このように、地域との関わりや縁を紡ぐ活動が低下している現状は理解できますが、一方で、誰かの善意や想いからくる行動を『好きでやっているんでしょ』と受け取り(想像力の欠如)、恩恵だけ受け取る流れは危険だと感じています。
同時に、社会が目まぐるしく変化しているのに、町会・自治会は組織改革が進まず、結果、頑張る人が辛くなる状況は納得できないというのが、今回、大綱で取り上げたかった一番の課題認識です。
【じゃあどうする?】
『じゃあどうする?』の解決策の提案について、実は私自身答えが出ていません(何か良い案があれば教えてください!)。
まず大前提として社会の流れを変えることはできません。
その上で、地域でのつながりやそれに伴う相互扶助は人が社会的動物である以上必要だと感じていますが、そのために町会・自治会を何としても盛り上げなければ・・・という思いでもないのです(活動を頑張っている役員の方々を知っているからこそ、安易に継続しようとは言えない)。
もとい、既存の組織を最大限活かして地域の縁を再構築することが一番合理的ではあるけれど、それを町会・自治会に期待してしまうと手段と目的が入れ替わってしまうというか。
そもそも、町会・自治会に携わっている方々は行政に何を望んでいるのか?を最優先に考えなければならないというか。
そんなこんなで、地域のつながりやそれによる相互扶助の仕組みについての解は出ていませんが、逆にきっかけを作るための案は浮かんだため、次回の一般質問でぶつけてみようと思います。
それは、『区民同士が出会う場をつくり、同時に、一人でも多くの区民に江東区の現状と課題を知ってもらい関心を持ってもらう』です。
江東区には実に様々なテーマを扱った区民講座があり、リスキリングの機会にあふれています。
それらを点の情報提供として機能するだけでなく、その講座の中に江東区の現状と課題を伝える機会を設けたり、講座に関連した既存の活動団体(生涯学習のサークル等含)を紹介したりと、できることはまだまだあると感じています。
いずれにしても、個の時代になったからこそ、個が『参加しようかな』と興味を持てる仕掛けが必要なのではないかと考えるわけです。

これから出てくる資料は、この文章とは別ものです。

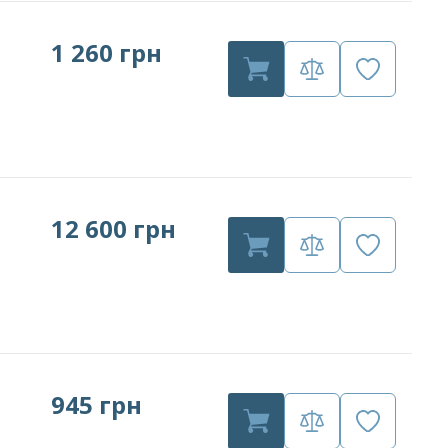
1 260 грн
12 600 грн
945 грн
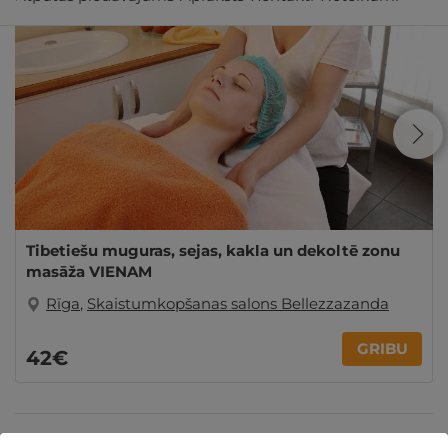
Tibetiešu muguras, sejas, kakla un dekoltē zonu
masāža VIENAM
Rīga
,
Skaistumkopšanas salons Bellezzazanda
GRIBU
42€
Ziemassvētku dāvanas
Dienas Spa
Dāvanas Sieviešu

私は、これからの地縁の再構築は特定の団体を維持することが目的ではなく、区民一人ひとりが無理のない形で地域と関われる環境を整えることだと考えています。
地域で縁が強まることは、日常の安心だけでなく、災害時や困りごとの早期発見・早期対応にもつながり、結果として、区民が安心して江東区で暮らし続けられる基盤になります。
地域に関わる担い手が増え、区民一人ひとりが「できる形」で関われる仕組みは、区民にとっても、行政にとっても有効な取り組みだと考えます。
だからこそ、行政は区民を受け身の参加者としてではなく、地域を共につくるパートナーとして認識し、区民の力を最大限に活かす仕組みづくりを、前向きに検討していただくことを要望しようと思っています☆
最後までお読みいただきありがとうございました。